Measuring Digital Exclusion

Single chair in an empty room

We assume that technologies will improve our lives, work and quality of life. For many people such benefits are undoubtedly true. However, does this apply to everyone? A House of Lords report in 2023 proposed that the "digital divide is undermining efforts to improve UK productivity, economic growth and socio-economic inclusion" and that groups likely to be most effected included the elderly, with 31 per cent of people aged over 65 not using the internet at home, compared with only 4 per cent of those aged 35-44 (https://publications.parliament.uk/pa/ld5803/ldselect/ldcomm/219/21902.htm ).  

A useful project would be to explore options for research in this area. Perhaps formulate a survey strategy, questionnaire, workshop, or proposed data sources that might be used for subsequent exploration. Proposals would need to be informed by background research and considerate of research rigour and ethics. 

Internet of Things / Digital Twins

Agricultural scene - field with combine harvesters

The Internet of Things and Digital Twins are becoming hot industry topics. It would be great for us to build our capabilities in these fields, with a view to expanding our teaching and research options. A useful project would be to explore low cost (even free!) options to that would enable academic researchers and students to explore topics such as medium/long range wireless networks (such as LoRa), IoT system simulation, or Digital Twin development. 

Data Science: Using Open Data Sets for Research and Strategic Planning

Hospital worker in blue scrubs stood next to elderly man in wheelchair

Government agencies are increasingly making data available to the public and researchers. Examples include higher education data published by HESA, socio-economic data published by ONS, and health data published by NHS. Such data might provide a useful source for analysis, research and planning. A project could investigate what data is available in a certain field, and then explore how it might be used, for example by being prepared and interrogated using Python or R. Alternatively, a potential use could be decided, such as predicting the number of total hip and knee replacement operations needed in the next ten years, and then looking at how this might be predicted and what existing data might be used.

Automotive Cyber Security

Car dashboard and steering wheel with a laptop next to them displaying data captured from the car.

The rise in connected autonomous vehicles presents challenges such as software reliability, operational trust and determination of accountability. A major concern is cyber security. Vehicle-attack opportunities are still emerging and not yet fully understood.

 

1) Assessing the threat and perceptions of automotive cyber risk. Vehicles will increasingly need to communicate with one another and to cloud systems. With the rise in connectivity, come the increasing risk of cyber breaches.
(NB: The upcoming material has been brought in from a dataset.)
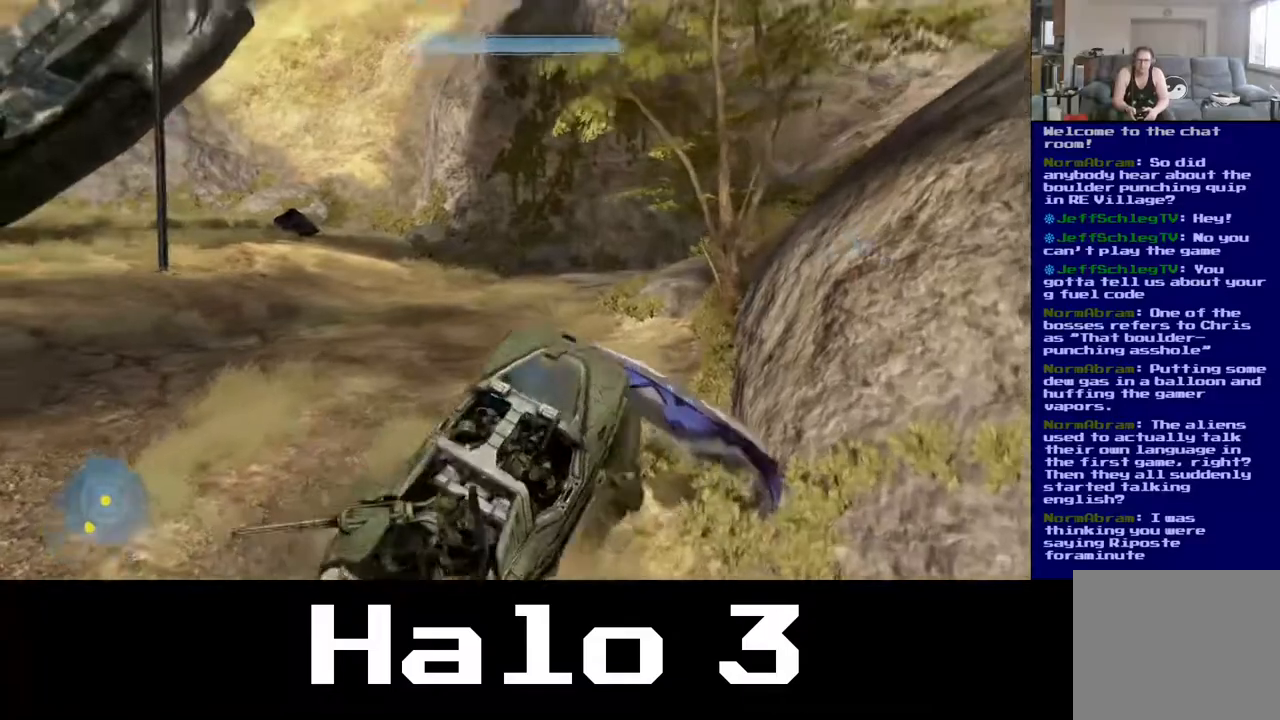
{"dt_ms": 500, "buttons": [], "left_stick": "down-left", "right_stick": "center", "events": [[183, "left_stick", "down-left"]]}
Attacks could potentially affect data privacy, vehicle security or even vehicle safety. But how great is the danger? What are the perceptions of the car users? And how should we measure these? These are questions that automotive manufactures will need to increasingly ask in the next few years. 

 

2) Devising and testing automotive cyber attack scenarios. The Controller Area Network (CAN) is a crucial in-vehicle network used by safety crucial components, such as transmission, engine performance and braking. It is possible to read packets from the car’s CAN (as well as inject malicious packets), though the car manufacturers keep the meaning of the data secret.

Projects could investigate what CAN data sets might be available for testing attack detection, or investigate how attacks might be simulated, or devise algorithms to detect suspicious anomalies in data which might indicate an attack. One option would be to use a laptop based based CAN simulator (such as the free Kvaser CAN King) and CAN Python libraries with pre-gathered CAN logs (which we already collected).